*Set exercise:* Give the listing again in full, exactly as written.

=== Data excerpts ===

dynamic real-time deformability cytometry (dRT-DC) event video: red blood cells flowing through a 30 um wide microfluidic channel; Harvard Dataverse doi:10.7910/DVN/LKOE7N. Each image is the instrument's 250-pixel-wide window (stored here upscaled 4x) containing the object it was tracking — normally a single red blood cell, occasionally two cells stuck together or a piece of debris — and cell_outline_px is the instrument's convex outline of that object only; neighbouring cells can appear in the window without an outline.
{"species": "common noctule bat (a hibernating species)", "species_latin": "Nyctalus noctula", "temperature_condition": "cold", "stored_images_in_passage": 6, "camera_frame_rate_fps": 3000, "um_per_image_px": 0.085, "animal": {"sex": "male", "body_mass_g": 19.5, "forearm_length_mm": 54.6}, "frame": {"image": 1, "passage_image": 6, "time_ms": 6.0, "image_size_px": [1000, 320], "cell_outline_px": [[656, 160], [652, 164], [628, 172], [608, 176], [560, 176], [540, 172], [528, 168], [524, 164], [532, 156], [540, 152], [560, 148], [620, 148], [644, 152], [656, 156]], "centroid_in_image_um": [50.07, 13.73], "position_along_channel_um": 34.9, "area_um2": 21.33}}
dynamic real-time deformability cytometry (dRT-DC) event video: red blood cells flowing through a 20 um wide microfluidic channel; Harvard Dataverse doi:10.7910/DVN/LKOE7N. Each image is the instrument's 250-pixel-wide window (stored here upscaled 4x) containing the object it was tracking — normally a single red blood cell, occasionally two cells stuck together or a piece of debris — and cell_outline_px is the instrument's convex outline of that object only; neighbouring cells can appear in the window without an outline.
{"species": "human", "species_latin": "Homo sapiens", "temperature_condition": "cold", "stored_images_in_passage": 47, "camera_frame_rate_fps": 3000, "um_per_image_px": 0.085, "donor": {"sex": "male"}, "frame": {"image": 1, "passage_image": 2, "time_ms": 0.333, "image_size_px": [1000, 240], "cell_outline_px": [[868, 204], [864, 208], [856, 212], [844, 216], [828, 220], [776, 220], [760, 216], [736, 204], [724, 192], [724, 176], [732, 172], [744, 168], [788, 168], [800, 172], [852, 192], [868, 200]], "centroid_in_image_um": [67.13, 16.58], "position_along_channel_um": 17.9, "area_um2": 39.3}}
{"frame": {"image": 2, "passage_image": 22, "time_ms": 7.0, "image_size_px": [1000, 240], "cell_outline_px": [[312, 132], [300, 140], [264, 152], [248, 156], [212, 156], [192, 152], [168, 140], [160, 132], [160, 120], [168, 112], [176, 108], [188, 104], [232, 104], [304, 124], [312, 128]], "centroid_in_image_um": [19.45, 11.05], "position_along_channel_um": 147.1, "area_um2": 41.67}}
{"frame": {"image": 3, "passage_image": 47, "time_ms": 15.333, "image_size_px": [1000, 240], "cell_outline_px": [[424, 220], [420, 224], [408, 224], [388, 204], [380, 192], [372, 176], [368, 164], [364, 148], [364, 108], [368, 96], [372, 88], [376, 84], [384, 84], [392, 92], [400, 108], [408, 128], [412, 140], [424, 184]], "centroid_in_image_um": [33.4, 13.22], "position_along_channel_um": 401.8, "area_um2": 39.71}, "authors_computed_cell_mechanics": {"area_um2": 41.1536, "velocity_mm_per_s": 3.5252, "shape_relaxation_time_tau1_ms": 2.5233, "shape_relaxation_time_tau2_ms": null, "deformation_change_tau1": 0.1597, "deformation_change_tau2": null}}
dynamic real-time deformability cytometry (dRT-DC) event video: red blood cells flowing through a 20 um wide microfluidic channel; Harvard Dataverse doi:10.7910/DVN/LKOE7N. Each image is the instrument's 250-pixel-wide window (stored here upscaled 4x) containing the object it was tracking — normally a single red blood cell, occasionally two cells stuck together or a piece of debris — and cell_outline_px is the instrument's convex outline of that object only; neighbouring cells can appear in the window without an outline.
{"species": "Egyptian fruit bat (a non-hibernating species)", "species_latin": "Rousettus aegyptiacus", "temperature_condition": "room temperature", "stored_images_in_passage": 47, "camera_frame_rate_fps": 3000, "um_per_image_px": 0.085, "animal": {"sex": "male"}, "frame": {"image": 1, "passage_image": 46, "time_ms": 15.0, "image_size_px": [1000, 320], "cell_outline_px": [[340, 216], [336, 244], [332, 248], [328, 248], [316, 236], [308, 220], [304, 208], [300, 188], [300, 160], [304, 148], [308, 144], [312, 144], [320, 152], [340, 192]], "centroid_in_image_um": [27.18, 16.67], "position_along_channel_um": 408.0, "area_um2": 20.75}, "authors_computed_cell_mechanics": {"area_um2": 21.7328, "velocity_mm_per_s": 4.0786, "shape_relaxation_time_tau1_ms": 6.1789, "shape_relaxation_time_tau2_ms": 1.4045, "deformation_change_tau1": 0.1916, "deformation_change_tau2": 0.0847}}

===

*Expected answer:*
dynamic real-time deformability cytometry (dRT-DC) event video: red blood cells flowing through a 30 um wide microfluidic channel; Harvard Dataverse doi:10.7910/DVN/LKOE7N. Each image is the instrument's 250-pixel-wide window (stored here upscaled 4x) containing the object it was tracking — normally a single red blood cell, occasionally two cells stuck together or a piece of debris — and cell_outline_px is the instrument's convex outline of that object only; neighbouring cells can appear in the window without an outline.
{"species": "common noctule bat (a hibernating species)", "species_latin": "Nyctalus noctula", "temperature_condition": "cold", "stored_images_in_passage": 6, "camera_frame_rate_fps": 3000, "um_per_image_px": 0.085, "animal": {"sex": "male", "body_mass_g": 19.5, "forearm_length_mm": 54.6}, "frame": {"image": 1, "passage_image": 6, "time_ms": 6.0, "image_size_px": [1000, 320], "cell_outline_px": [[656, 160], [652, 164], [628, 172], [608, 176], [560, 176], [540, 172], [528, 168], [524, 164], [532, 156], [540, 152], [560, 148], [620, 148], [644, 152], [656, 156]], "centroid_in_image_um": [50.07, 13.73], "position_along_channel_um": 34.9, "area_um2": 21.33}}
dynamic real-time deformability cytometry (dRT-DC) event video: red blood cells flowing through a 20 um wide microfluidic channel; Harvard Dataverse doi:10.7910/DVN/LKOE7N. Each image is the instrument's 250-pixel-wide window (stored here upscaled 4x) containing the object it was tracking — normally a single red blood cell, occasionally two cells stuck together or a piece of debris — and cell_outline_px is the instrument's convex outline of that object only; neighbouring cells can appear in the window without an outline.
{"species": "human", "species_latin": "Homo sapiens", "temperature_condition": "cold", "stored_images_in_passage": 47, "camera_frame_rate_fps": 3000, "um_per_image_px": 0.085, "donor": {"sex": "male"}, "frame": {"image": 1, "passage_image": 2, "time_ms": 0.333, "image_size_px": [1000, 240], "cell_outline_px": [[868, 204], [864, 208], [856, 212], [844, 216], [828, 220], [776, 220], [760, 216], [736, 204], [724, 192], [724, 176], [732, 172], [744, 168], [788, 168], [800, 172], [852, 192], [868, 200]], "centroid_in_image_um": [67.13, 16.58], "position_along_channel_um": 17.9, "area_um2": 39.3}}
{"frame": {"image": 2, "passage_image": 22, "time_ms": 7.0, "image_size_px": [1000, 240], "cell_outline_px": [[312, 132], [300, 140], [264, 152], [248, 156], [212, 156], [192, 152], [168, 140], [160, 132], [160, 120], [168, 112], [176, 108], [188, 104], [232, 104], [304, 124], [312, 128]], "centroid_in_image_um": [19.45, 11.05], "position_along_channel_um": 147.1, "area_um2": 41.67}}
{"frame": {"image": 3, "passage_image": 47, "time_ms": 15.333, "image_size_px": [1000, 240], "cell_outline_px": [[424, 220], [420, 224], [408, 224], [388, 204], [380, 192], [372, 176], [368, 164], [364, 148], [364, 108], [368, 96], [372, 88], [376, 84], [384, 84], [392, 92], [400, 108], [408, 128], [412, 140], [424, 184]], "centroid_in_image_um": [33.4, 13.22], "position_along_channel_um": 401.8, "area_um2": 39.71}, "authors_computed_cell_mechanics": {"area_um2": 41.1536, "velocity_mm_per_s": 3.5252, "shape_relaxation_time_tau1_ms": 2.5233, "shape_relaxation_time_tau2_ms": null, "deformation_change_tau1": 0.1597, "deformation_change_tau2": null}}
dynamic real-time deformability cytometry (dRT-DC) event video: red blood cells flowing through a 20 um wide microfluidic channel; Harvard Dataverse doi:10.7910/DVN/LKOE7N. Each image is the instrument's 250-pixel-wide window (stored here upscaled 4x) containing the object it was tracking — normally a single red blood cell, occasionally two cells stuck together or a piece of debris — and cell_outline_px is the instrument's convex outline of that object only; neighbouring cells can appear in the window without an outline.
{"species": "Egyptian fruit bat (a non-hibernating species)", "species_latin": "Rousettus aegyptiacus", "temperature_condition": "room temperature", "stored_images_in_passage": 47, "camera_frame_rate_fps": 3000, "um_per_image_px": 0.085, "animal": {"sex": "male"}, "frame": {"image": 1, "passage_image": 46, "time_ms": 15.0, "image_size_px": [1000, 320], "cell_outline_px": [[340, 216], [336, 244], [332, 248], [328, 248], [316, 236], [308, 220], [304, 208], [300, 188], [300, 160], [304, 148], [308, 144], [312, 144], [320, 152], [340, 192]], "centroid_in_image_um": [27.18, 16.67], "position_along_channel_um": 408.0, "area_um2": 20.75}, "authors_computed_cell_mechanics": {"area_um2": 21.7328, "velocity_mm_per_s": 4.0786, "shape_relaxation_time_tau1_ms": 6.1789, "shape_relaxation_time_tau2_ms": 1.4045, "deformation_change_tau1": 0.1916, "deformation_change_tau2": 0.0847}}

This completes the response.